Note that prohibited sexual topics are those which deviate from narrow heterosexual, male-dominated, conservative Christian beliefs about what kind of gender and what kind of sexuality is “moral” or “normal.” Note that proposed law flies in the face of both scientific and historical evidence about the broad and natural range of human sexuality and gender.
And this bill conveniently ignores the sexual abuses committed by heterosexual lawmakers and preachers — from former President Donald Trump to Southern Baptist ministers. Not to mention the fact that child sexual abuse and rape is typically committed by male relatives or friends within the traditional heterosexual family structure. Or that the most frequent cause of death for pregnant women is overwhelmingly violence at the hands of their (almost always) male current or former partners.
The queer-baiting tactic is familiar and old: Point at LGBTQ2S+ people as the danger to children; rack up votes — and ignore firearms, poverty, racism, ableism and environmental hazards as the serious threats to children.
Those of us in LGBTQ2S+ communities have lived through vicious targeting before — many, many times. When we dare to live openly in our gender and sexuality, we are condemned as “unnatural” and punished — as this writer was in 1976, when the state of North Carolina took away my children because I openly claimed my life as a lesbian.
Modern–day witch hunt
Many have heard of the infamous anti-gay 1977 “Save Our Children” campaign, fronted by ex-Miss America competitor Anita Bryant and financed by Florida orange growers and big business.
But Florida also had the 1956 Johns Committee, dedicated to rooting out queer people, communists and civil rights activists. This legislative inquisition questioned hundreds of people and investigated a “homosexual menace” at Florida State University, where as a result faculty and staff were fired and students fled the campus in fear.
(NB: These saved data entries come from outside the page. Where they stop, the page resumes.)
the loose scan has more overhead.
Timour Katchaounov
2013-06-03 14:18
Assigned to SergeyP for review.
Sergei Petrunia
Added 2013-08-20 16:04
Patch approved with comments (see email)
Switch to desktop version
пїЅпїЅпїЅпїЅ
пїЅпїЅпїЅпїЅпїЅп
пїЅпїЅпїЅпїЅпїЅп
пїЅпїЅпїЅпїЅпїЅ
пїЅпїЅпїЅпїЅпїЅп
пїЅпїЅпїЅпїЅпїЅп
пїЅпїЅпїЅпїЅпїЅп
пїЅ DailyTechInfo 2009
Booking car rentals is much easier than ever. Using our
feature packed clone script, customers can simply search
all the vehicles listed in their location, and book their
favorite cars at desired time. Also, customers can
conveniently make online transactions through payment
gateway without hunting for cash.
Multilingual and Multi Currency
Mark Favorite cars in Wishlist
Those targeted had been active in organizing support for the Black Civil Rights Movement.
In 1964, the committee published its infamous purple-covered pamphlet “to prepare . . . children to meet the temptations of homosexuality, lurking today in the vicinity of nearly every institution of learning.” (Leslie Feinberg, “Civil rights activists were gay-baited, red-baited,” Lavender & Red 55, workers.org)
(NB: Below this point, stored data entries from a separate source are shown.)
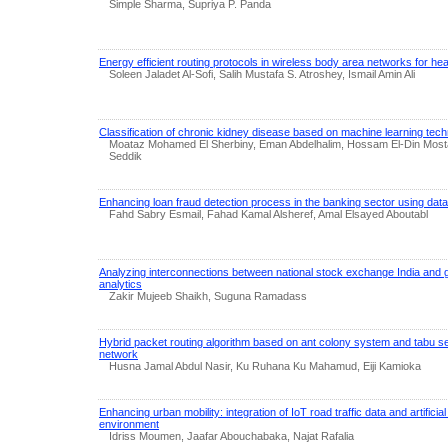
Simple Sharma, Supriya P. Panda
Energy efficient routing protocols in wireless body area networks for hea
Soleen Jaladet Al-Sofi, Salih Mustafa S. Atroshey, Ismail Amin Ali
Classification of chronic kidney disease based on machine learning tec
Moataz Mohamed El Sherbiny, Eman Abdelhalim, Hossam El-Din Most
Seddik
Enhancing loan fraud detection process in the banking sector using dat
Fahd Sabry Esmail, Fahad Kamal Alsheref, Amal Elsayed Aboutabl
Analyzing interconnections between national stock exchange India and 
analytics
Zakir Mujeeb Shaikh, Suguna Ramadass
Hybrid packet routing algorithm based on ant colony system and tabu s
network
Husna Jamal Abdul Nasir, Ku Ruhana Ku Mahamud, Eiji Kamioka
Enhancing urban mobility: integration of IoT road traffic data and artificial 
environment
Idriss Moumen, Jaafar Abouchabaka, Najat Rafalia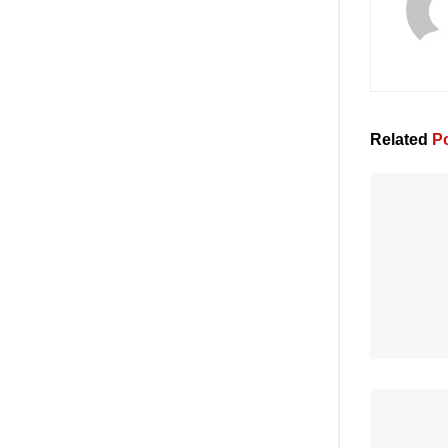
Related
Po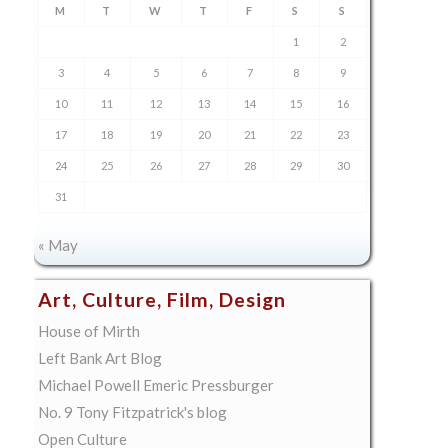
M
T
W
T
F
S
S
1
2
3
4
5
6
7
8
9
10
11
12
13
14
15
16
17
18
19
20
21
22
23
24
25
26
27
28
29
30
31
« May
Art, Culture, Film, Design
House of Mirth
Left Bank Art Blog
Michael Powell Emeric Pressburger
No. 9 Tony Fitzpatrick's blog
Open Culture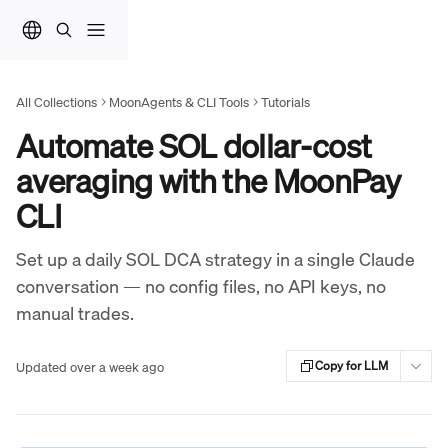
Skip to main content
All Collections
MoonAgents & CLI Tools
Tutorials
Automate SOL dollar-cost
averaging with the MoonPay
CLI
Set up a daily SOL DCA strategy in a single Claude
conversation — no config files, no API keys, no
manual trades.
Updated over a week ago
Copy for LLM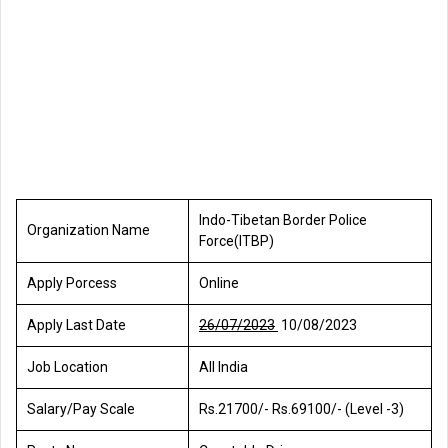
Indo-Tibetan Border Police
Organization Name
Force(ITBP)
Apply Porcess
Online
Apply Last Date
26/07/2023
10/08/2023
Job Location
All India
Salary/Pay Scale
Rs.21700/- Rs.69100/- (Level -3)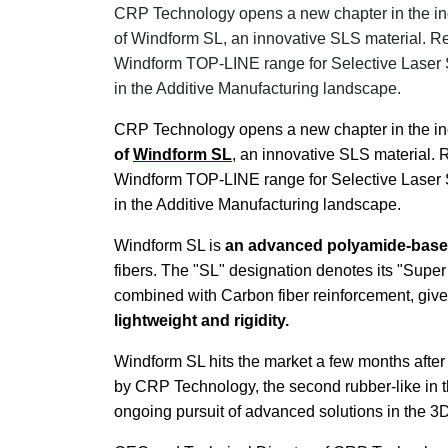
CRP Technology opens a new chapter in the indu
Contact
of Windform SL, an innovative SLS material. Rep
us
Windform TOP-LINE range for Selective Laser S
in the Additive Manufacturing landscape.
Dashboard
CRP Technology opens a new chapter in the indu
of
Windform SL
, an innovative SLS material.
Windform TOP-LINE range for Selective Laser S
in the Additive Manufacturing landscape.
Windform SL is
an advanced polyamide-base
fibers. The "SL" designation denotes its "Super 
combined with Carbon fiber reinforcement, gi
lightweight and rigidity.
Windform SL hits the market a few months after t
by CRP Technology, the second rubber-like in 
ongoing pursuit of advanced solutions in the 3D 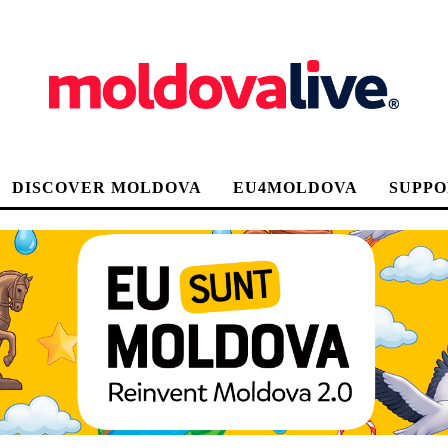
DISCOVER MOLDOVA
EU4MOLDOVA
SUPPO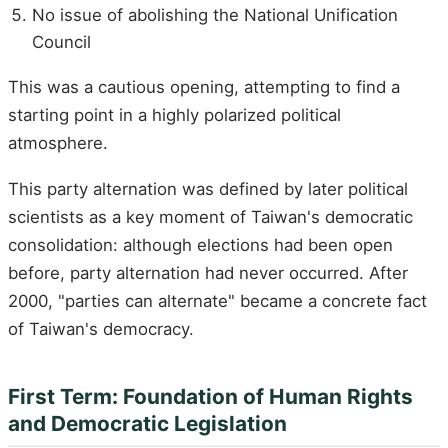
No issue of abolishing the National Unification
Council
This was a cautious opening, attempting to find a
starting point in a highly polarized political
atmosphere.
This party alternation was defined by later political
scientists as a key moment of Taiwan's democratic
consolidation: although elections had been open
before, party alternation had never occurred. After
2000, "parties can alternate" became a concrete fact
of Taiwan's democracy.
First Term: Foundation of Human Rights
and Democratic Legislation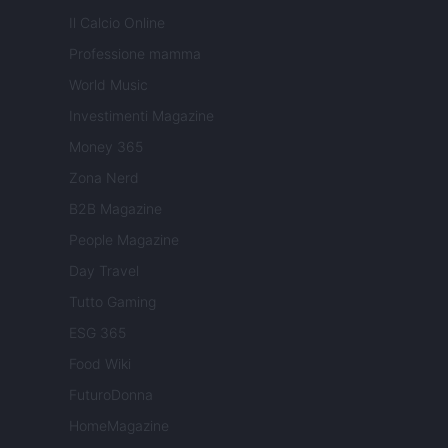
Il Calcio Online
Professione mamma
World Music
Investimenti Magazine
Money 365
Zona Nerd
B2B Magazine
People Magazine
Day Travel
Tutto Gaming
ESG 365
Food Wiki
FuturoDonna
HomeMagazine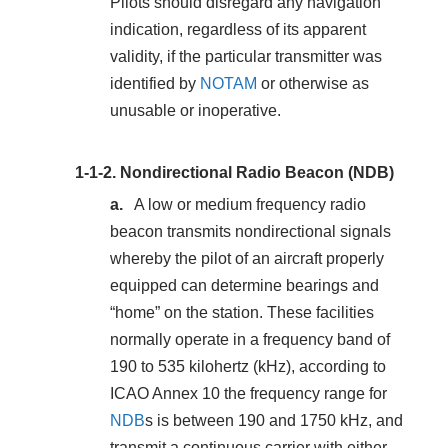
Pilots should disregard any navigation
indication, regardless of its apparent
validity, if the particular transmitter was
identified by
NOTAM
or otherwise as
unusable or inoperative.
1-1-2.
Nondirectional Radio Beacon (NDB)
A low or medium frequency radio
beacon transmits nondirectional signals
whereby the pilot of an aircraft properly
equipped can determine bearings and
“home” on the station. These facilities
normally operate in a frequency band of
190 to 535 kilohertz (kHz), according to
ICAO Annex 10 the frequency range for
NDB
s is between 190 and 1750 kHz, and
transmit a continuous carrier with either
The bill recently introduced by Republicans is one moment out of thousands and thousands of horrific instances in the last century of baiting and torture of LGBTQ2S+ people — where we have lost our jobs, our homes, our friends, our families, our children and sometimes our lives.
The national “Don’t Say Gay” bill is far-reaching in its impact on any institution that receives federal money — universities, public schools, hospitals, medical clinics, public radio programming and more.
In a parallel to the 1980s attacks on explicit public information about HIV/AIDS, “sexually oriented material” is defined as anything about LGBTQ2S+ people.
A new twist is parents would be given the right to sue in “bounty lawsuits” for any acknowledgments of LGBTQ2S+ people — for instance, against a pediatric hospital that put a Pride flag on a medical pamphlet about counseling.
The chances of the bill passing in a Democratic-majority Congress are nonexistent at the moment, but the fear the bill raises is real.
Mass mobilization has beaten back such attacks in the past, including the horrifying 1978 Briggs Initiative, officially California Proposition 6, which sought to ban lesbians and gay men from working in the state’s public schools. The rationale? Once again, the outrageously false claim that we pose a danger to children.
Instead, under the slogan “We Are Everywhere,” LGBTQ+ people went door to door and everywhere in their communities to come out and affirm our daily, ordinary and extraordinary worth. The amendment was roundly defeated at the polls.
Now LGBTQ2S+ people have made a world where we are visible all the time, in all places, in all roles and have won laws and public acceptance for our lives.
Now the challenge is to continue to organize on a mass level to defeat this new neofascist scapegoating “Save the Children” campaign.
We can win a chance for all people, including children, to have access to the facts and glory of our LGBTQ2S+ lives — and to the knowledge that queer life is one path among many that can be taken toward the future.